Allenare la voglia di scherzare è possibile, ecco perché aiuta a vivere meglio

Allenare la voglia di scherzare è possibile, ecco perché aiuta a vivere meglio
di Carla Massi
2 Minuti di Lettura
Lunedì 31 Agosto 2020, 21:03
«La salute si basa sulla felicità» ripeteva il medico clown statunitense Patch Adams. E su questa convinzione ha fondato il suo metodo terapeutico: umorismo e divertimento come ingredienti essenziali per la guarigione del corpo e della mente. Semplicemente per vivere bene con la “terapia del sorriso”. Che oggi, più che mai, dovrebbe essere imparata per “costruire” una vita meno noiosa e trovare fonti di divertimento anche nelle situazioni più ordinarie.

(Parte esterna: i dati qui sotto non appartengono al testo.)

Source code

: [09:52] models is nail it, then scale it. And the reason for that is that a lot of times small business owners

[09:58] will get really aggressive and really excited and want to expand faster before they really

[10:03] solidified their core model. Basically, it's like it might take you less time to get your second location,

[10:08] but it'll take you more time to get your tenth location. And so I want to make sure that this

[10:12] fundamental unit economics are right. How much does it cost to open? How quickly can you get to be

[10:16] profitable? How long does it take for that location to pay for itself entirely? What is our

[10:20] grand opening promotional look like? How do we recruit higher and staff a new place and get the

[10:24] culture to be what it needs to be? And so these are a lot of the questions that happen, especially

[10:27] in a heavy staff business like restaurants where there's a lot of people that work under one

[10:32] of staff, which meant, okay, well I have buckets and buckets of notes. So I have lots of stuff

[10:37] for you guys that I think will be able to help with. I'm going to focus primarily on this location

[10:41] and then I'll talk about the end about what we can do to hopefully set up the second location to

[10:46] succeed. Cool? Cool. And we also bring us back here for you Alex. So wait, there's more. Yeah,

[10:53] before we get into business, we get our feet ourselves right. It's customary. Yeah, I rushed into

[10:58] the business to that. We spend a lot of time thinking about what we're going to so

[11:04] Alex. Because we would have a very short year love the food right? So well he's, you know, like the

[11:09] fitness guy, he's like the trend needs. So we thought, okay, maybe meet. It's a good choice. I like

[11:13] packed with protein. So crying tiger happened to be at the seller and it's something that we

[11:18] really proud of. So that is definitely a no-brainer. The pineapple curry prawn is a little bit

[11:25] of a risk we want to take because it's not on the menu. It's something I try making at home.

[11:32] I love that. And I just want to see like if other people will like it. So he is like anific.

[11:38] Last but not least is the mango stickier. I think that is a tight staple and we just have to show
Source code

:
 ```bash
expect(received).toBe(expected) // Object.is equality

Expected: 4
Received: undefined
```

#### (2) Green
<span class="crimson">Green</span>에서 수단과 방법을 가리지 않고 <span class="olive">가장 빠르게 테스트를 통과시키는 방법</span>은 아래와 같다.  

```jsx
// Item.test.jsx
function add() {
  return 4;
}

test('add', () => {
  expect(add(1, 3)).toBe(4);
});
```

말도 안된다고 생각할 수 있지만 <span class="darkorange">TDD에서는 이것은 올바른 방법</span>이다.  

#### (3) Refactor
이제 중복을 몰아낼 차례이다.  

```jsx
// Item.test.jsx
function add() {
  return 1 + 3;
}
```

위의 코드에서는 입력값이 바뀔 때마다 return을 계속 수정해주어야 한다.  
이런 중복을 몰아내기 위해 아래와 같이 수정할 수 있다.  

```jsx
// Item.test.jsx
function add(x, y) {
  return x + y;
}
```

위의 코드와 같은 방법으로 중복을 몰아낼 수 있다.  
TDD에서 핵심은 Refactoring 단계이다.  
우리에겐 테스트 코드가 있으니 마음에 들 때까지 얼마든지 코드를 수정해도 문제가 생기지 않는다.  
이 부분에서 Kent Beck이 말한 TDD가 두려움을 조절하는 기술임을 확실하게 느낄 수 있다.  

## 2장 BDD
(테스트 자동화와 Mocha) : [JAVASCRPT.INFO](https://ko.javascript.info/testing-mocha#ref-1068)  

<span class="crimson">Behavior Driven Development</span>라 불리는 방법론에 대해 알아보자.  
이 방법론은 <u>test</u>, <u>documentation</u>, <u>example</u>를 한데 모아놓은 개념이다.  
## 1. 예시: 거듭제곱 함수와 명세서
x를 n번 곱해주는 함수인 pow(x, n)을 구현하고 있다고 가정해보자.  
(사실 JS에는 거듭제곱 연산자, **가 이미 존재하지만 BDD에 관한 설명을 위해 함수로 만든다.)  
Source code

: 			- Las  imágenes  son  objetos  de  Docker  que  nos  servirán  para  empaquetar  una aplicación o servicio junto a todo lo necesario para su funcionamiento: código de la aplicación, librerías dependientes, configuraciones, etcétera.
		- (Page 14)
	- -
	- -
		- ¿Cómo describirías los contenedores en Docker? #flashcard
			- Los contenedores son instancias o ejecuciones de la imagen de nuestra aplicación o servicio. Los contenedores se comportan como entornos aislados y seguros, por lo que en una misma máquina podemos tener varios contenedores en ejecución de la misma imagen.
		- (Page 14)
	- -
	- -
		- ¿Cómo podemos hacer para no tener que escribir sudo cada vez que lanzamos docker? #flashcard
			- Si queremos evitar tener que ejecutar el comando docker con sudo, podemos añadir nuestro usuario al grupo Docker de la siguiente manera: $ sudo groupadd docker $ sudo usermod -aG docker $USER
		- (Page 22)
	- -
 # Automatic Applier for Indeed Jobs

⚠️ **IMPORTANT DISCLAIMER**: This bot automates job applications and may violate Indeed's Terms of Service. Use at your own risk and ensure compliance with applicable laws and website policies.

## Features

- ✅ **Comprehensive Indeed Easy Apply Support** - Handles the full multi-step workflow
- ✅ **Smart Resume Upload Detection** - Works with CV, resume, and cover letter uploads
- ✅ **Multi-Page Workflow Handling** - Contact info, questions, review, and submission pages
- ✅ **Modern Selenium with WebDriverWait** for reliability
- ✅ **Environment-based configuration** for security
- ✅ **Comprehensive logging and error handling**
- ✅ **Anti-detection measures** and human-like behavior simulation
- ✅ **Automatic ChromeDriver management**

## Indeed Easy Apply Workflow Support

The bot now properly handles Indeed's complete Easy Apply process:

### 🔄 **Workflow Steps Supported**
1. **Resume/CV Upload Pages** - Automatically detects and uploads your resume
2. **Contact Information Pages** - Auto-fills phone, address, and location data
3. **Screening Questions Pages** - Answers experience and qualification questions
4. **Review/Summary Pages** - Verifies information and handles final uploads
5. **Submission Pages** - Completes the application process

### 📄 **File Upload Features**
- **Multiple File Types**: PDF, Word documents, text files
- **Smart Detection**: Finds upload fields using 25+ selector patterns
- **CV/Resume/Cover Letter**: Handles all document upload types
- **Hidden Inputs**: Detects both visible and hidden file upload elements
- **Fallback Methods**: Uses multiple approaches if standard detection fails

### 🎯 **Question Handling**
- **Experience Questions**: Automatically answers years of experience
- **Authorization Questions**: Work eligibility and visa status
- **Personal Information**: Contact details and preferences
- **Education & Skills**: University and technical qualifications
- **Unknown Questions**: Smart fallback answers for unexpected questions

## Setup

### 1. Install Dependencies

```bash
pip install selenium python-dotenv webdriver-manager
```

L'indicazione arriva da una ricerca condotta della Martin Luther King University Halle-Wittenberg in Germania: il lavoro (pubblicato sulla rivista Applied Psychology: Health and Well-Being) rivela che anche la giocosità e il desiderio di scherzare è un tratto del carattere che può essere allenato.  Uno sport mentale per permettere di liberarci da atteggiamenti chiusi, razionali e statici. Per sviluppare curiosità e intelligenza creativa capaci di renderci più elastici.

«Le persone particolarmente giocose hanno difficoltà ad annoiarsi - spiega René Proyer, uno degli autori dello studio Riescono a trasformare quasi ogni situazione quotidiana in un’esperienza divertente o coinvolgente. Ad esempio, amano i giochi di parole e mentali e sono piuttosto curiosi. Ciò però non implica che siano sciocche o frivole». Alcuni studi svolti in passato hanno dimostrato che gli adulti più giocosi hanno occhio per i dettagli, adottano con facilità nuove prospettive e possono rendere un compito monotono interessante. Finora non era chiaro se si potesse allenare la giocosità e quali effetti questo potesse avere.

I ricercatori hanno collaborato con l’Università di Zurigo e la Pennsylvania State University e si sono basati sulla collaborazione di 533 persone. I partecipanti sono stati divisi in tre gruppi. In due, prima di andare a letto, dovevano descrivere tre situazioni della giornata appena trascorsa in cui si erano comportati in modo giocoso, oppure usare l’inclinazione alla giocosità in una situazione non familiare, per esempio nella vita professionale, e annotare l’esperienza o riflettere sul comportamento giocoso che avevano osservato in se stessi nel corso della giornata.
Il terzo gruppo, al contrario, ha ricevuto un compito che non ha influito in alcun modo sul loro carattere.
Da un questionario condotto prima dell’esperimento e dopo una, due, quattro e dodici settimane è risultato un aumento della giocosità nel gruppo di persone che aveva fatto esercizi appositi, associato a un miglioramento temporaneo e moderato del benessere.